Texto dado.
****

Así que, moraleja: «No lo intentes, sólo hazlo». Deja de darle vueltas a la cabeza sobre si serás capaz, sobre si serás lo suficientemente bueno, sobre si serás lo suficientemente original. Deja de darle vueltas y hazlo. Si te paras a pensar en las infinitas posibilidades, las infinitas posibilidades siempre ganan; porque, de numerosas, son infinitas; y nadie en su sano juicio puede tratar de vencer el infinito.
¿Quizás ya estés preparado para hacer el ejercicio propuesto sin tener que «detenerte a intentarlo» antes? ¿No? Bueno, podemos intentarlo más tarde. Toca, pues, seguir leyendo.

****

Datos extraídos.
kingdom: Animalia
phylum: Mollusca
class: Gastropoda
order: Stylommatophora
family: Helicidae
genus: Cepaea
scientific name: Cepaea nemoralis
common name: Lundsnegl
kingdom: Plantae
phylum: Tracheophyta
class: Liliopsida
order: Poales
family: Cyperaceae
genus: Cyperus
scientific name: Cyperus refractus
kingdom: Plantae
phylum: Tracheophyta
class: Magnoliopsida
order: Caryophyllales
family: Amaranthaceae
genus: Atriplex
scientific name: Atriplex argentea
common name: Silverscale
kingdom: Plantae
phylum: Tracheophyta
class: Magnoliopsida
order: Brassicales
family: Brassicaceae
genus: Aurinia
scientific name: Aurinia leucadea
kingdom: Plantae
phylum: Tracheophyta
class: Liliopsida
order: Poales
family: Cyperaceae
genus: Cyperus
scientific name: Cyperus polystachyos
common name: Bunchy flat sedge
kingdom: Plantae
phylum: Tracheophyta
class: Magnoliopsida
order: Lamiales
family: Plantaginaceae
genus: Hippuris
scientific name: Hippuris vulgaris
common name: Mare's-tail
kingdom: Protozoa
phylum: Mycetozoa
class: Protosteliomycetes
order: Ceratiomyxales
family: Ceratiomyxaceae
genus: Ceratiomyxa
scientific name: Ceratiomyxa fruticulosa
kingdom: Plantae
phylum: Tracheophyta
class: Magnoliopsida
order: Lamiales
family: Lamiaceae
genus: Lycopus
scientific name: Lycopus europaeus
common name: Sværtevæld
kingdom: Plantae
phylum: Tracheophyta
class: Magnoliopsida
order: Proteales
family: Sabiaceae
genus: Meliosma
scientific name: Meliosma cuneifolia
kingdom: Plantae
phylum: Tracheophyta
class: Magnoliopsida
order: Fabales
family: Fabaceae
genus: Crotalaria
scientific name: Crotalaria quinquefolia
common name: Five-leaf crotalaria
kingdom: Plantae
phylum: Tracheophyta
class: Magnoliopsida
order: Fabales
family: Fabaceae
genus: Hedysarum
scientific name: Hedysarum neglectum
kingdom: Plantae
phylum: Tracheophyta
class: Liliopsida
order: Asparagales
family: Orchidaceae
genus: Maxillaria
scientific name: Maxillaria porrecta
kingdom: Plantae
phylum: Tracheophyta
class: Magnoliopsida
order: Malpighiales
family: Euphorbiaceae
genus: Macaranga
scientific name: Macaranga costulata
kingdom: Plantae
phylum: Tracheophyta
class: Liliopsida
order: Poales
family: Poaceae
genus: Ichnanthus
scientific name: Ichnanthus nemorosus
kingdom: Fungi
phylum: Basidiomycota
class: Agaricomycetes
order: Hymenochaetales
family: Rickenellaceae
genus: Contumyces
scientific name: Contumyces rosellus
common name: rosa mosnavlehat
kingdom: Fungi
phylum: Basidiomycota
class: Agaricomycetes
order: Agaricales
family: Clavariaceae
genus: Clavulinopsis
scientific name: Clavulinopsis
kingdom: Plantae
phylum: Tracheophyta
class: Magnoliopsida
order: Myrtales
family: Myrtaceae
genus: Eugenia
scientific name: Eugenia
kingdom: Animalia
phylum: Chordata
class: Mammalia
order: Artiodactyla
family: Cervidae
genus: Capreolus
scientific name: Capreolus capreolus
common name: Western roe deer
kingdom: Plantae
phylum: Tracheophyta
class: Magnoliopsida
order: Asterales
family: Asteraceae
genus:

****

Por hacer. Continúa el texto sobre dejar de darle vueltas y simplemente hacerlo, a partir de su última frase.

La respuesta.
Escribe como si nadie te estuviera leyendo
¿Has escuchado alguna vez eso de «Baila como si nadie te estuviera viendo»? Pues llévatelo esta vez al terreno de la escritura. Bailar es algo que —como casi todo en esta vida— se puede elevar a la categoría de profesión y a la de arte, dos conceptos que inmediatamente nos evocan a la profesionalización y a la maestría en el manejo del que sea el concepto (dígase, por ejemplo, del de bailar). Ahora bien, eso no significa que tú no puedas posarte sobre el suelo de una discoteca y, sin profesionalización ni maestría, quemarlo simplemente porque te encante bailar, porque la música te lleve… por lo que sea. Sin embargo, si eres como yo, a no ser que tu estado de conciencia se encuentre severamente alterado, probablemente caigas en la paradoja del sobreanálisis que anteriormente he mencionado. En definitiva, que te dé tanta vergüenza hacerlo que no llegues a hacerlo, sean los que sean los obstáculos que te pongas en el proceso y los motivos que encuentres para no hacerlo (esto es, sea lo que sea que sobreanalices al respecto). Y, finalmente, lo que pasará será que te quedes en un rincón del local balanceando tu bebida ligeramente y tratando de llamar la atención lo menos posible —e incluso envidiando a aquellos que se atreven a hacer lo que tú no.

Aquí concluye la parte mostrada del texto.